There are principled exceptions to freedom of speech that are generally easy to identify and agree upon. I think there may be reasonable concerns about Parler's willingness or ability to police illegal speech online, but the stated reason for deplatforming is a farce.

They reference things like the capitol riot, but if I recall correctly the actual storming of the capitol was planned (to the extent that it was a planned affair) one FaceBook. There's lots of things shared on FaceBook and Twitter that are bad (and even illegal) but they don't get the boot from their service providers - and Twitter is an Amazon customer as well!

And the fact that Twitter is a big Amazon customer should not be ignored. It could be that Amazon's motivation was primarily political, but protecting the interests of one of their largest customers should not be ignored.

But regardless, the real key here is that Amazon blatantly violated their contract. No company bets their business on a hosting service that does not provide protection against spontaneous cancellation of service.
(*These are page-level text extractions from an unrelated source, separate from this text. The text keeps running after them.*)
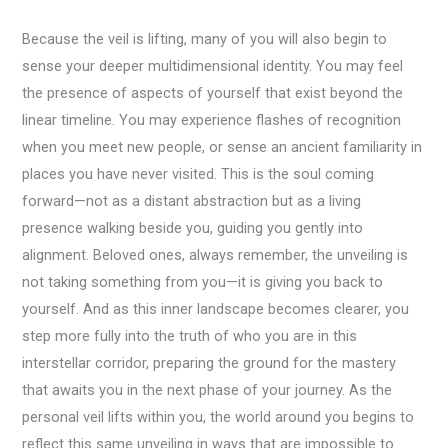
Because the veil is lifting, many of you will also begin to
sense your deeper multidimensional identity. You may feel
the presence of aspects of yourself that exist beyond the
linear timeline. You may experience flashes of recognition
when you meet new people, or sense an ancient familiarity in
places you have never visited. This is the soul coming
forward—not as a distant abstraction but as a living
presence walking beside you, guiding you gently into
alignment. Beloved ones, always remember, the unveiling is
not taking something from you—it is giving you back to
yourself. And as this inner landscape becomes clearer, you
step more fully into the truth of who you are in this
interstellar corridor, preparing the ground for the mastery
that awaits you in the next phase of your journey. As the
personal veil lifts within you, the world around you begins to
reflect this same unveiling in ways that are impossible to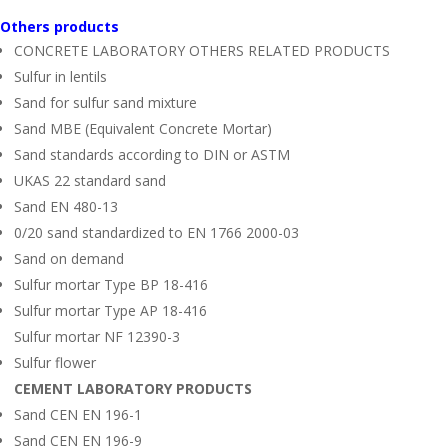
Others products
CONCRETE LABORATORY OTHERS RELATED PRODUCTS
Sulfur in lentils
Sand for sulfur sand mixture
Sand MBE (Equivalent Concrete Mortar)
Sand standards according to DIN or ASTM
UKAS 22 standard sand
Sand EN 480-13
0/20 sand standardized to EN 1766 2000-03
Sand on demand
Sulfur mortar Type BP 18-416
Sulfur mortar Type AP 18-416
Sulfur mortar NF 12390-3
Sulfur flower
CEMENT LABORATORY PRODUCTS
Sand CEN EN 196-1
Sand CEN EN 196-9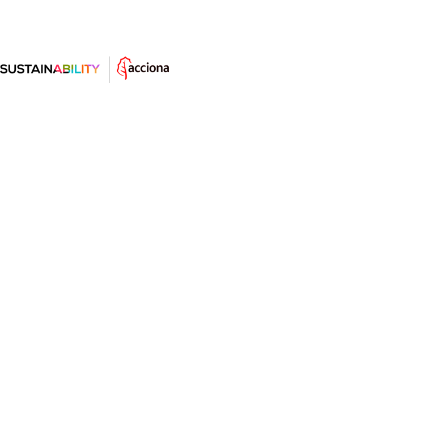
Las energías renovables: energía
eólica
La eólica es la más avanzada técnicamente y la más
rentable económicamente de las renovables.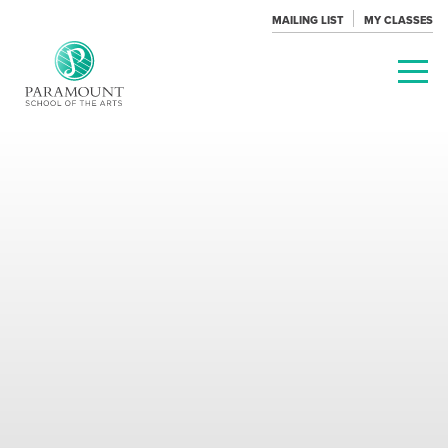
MAILING LIST
MY CLASSES
PARAMOUNT
THEATRE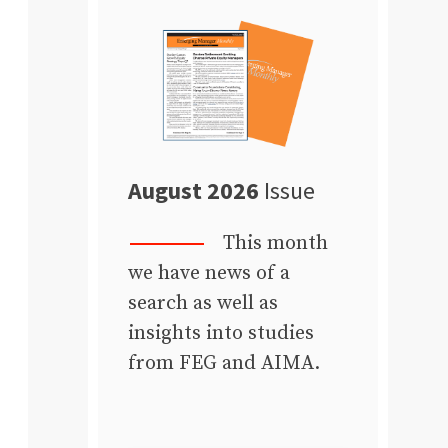
August 2026
Issue
This month
we have news of a
search as well as
insights into studies
from FEG and AIMA.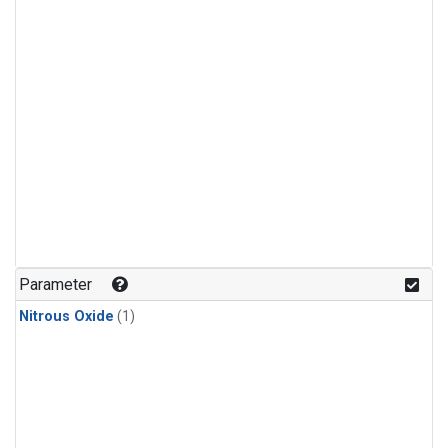
Parameter
Nitrous Oxide
(1)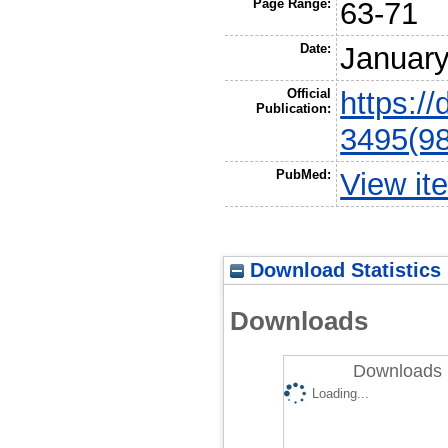
Page Range:
63-71
Date:
Januar
Official
https:/
Publication:
3495(9
PubMed:
View it
Download Statistics
Downloads
Downloads 
Loading...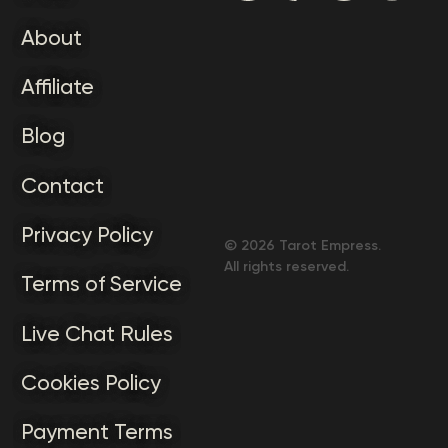
About
Affiliate
Blog
Contact
Privacy Policy
©
2026
Tarot Empress.
All rights reserved.
Terms of Service
Live Chat Rules
Cookies Policy
Payment Terms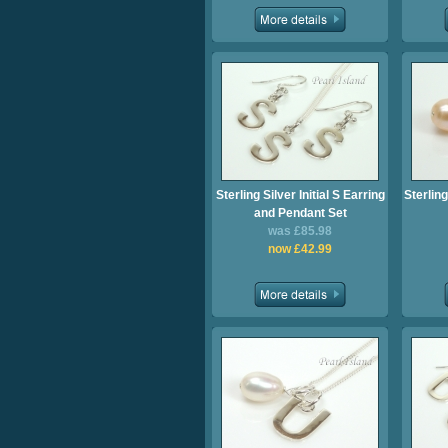
Sterling Silver Initial S Earring
Sterling
and Pendant Set
was £85.98
now £42.99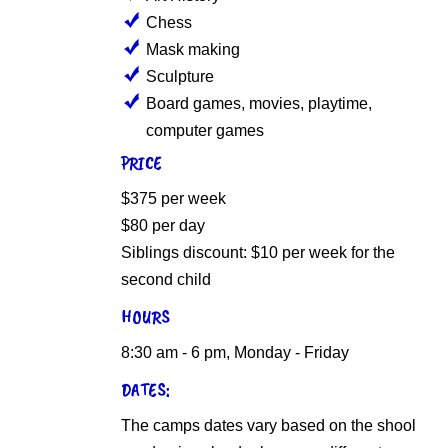
Chess
Mask making
Sculpture
Board games, movies, playtime,
computer games
PRICE
$375 per week
$80 per day
Siblings discount: $10 per week for the
second child
HOURS
8:30 am - 6 pm, Monday - Friday
DATES:
The camps dates vary based on the shool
Even if Amazon wins the lawsuit, the message to all to all of their customers will be "we can turn you off at any time and for any reason". Expect to see a lot of migrations to other providers if that happens.


Right-wing nut here.

It should only be fraud if you make false claims on the contract. False claims outside any contract shouldn't be considered fraud.

And yes, there can be limitations on freedom (including freedom of speech), but the burden of proof falls on the side arguing for the limitations. And the reason for limiting formal freedom (e.g. freedom to lie on a contract) should always be to increase "freedom" in practice (all the practical and legal arrangements that contract law makes possible).

I don't think there's a good reason for insurrectionist speech to be (legally) banned, because I don't think there's a good reason for any political speech to be banned, as horrible as it may be (nazism, keynesian economics, etc), because all political speech is ultimately violent speech. And banning one strand of political speech is morally the same thing as banning any other.


> And banning one strand of political speech is morally the same thing as banning any other.

Is this really tenable? I agree that all politics is ultimately backed by force, but that doesn't make all politic speech one and the same. A night-watchman state is hardly comparable to the CCP, for example.


Ah, the evergreen "I don't believe any of this, but hopefully you do so you'll do what I want" argument.

The correct response is tit-for-tat: always refuse to abide by principles your enemies refuse to accept even if you privately think those principles are worthwhile.


I'm sorry, but I don't really understand what you mean.

The strategy of this style of engagement is to take something someone already believes and connect it to something they don't believe in. This way you meet them where they are and lead into a discussion.


Leftists have never explicitly stated that truth is an absolute defense against charges of hate speech. Raw data, like race and crime statistics, that contradict their narrative are often deemed hate speech by them too.


It's incitement. Trump was just impeached for that.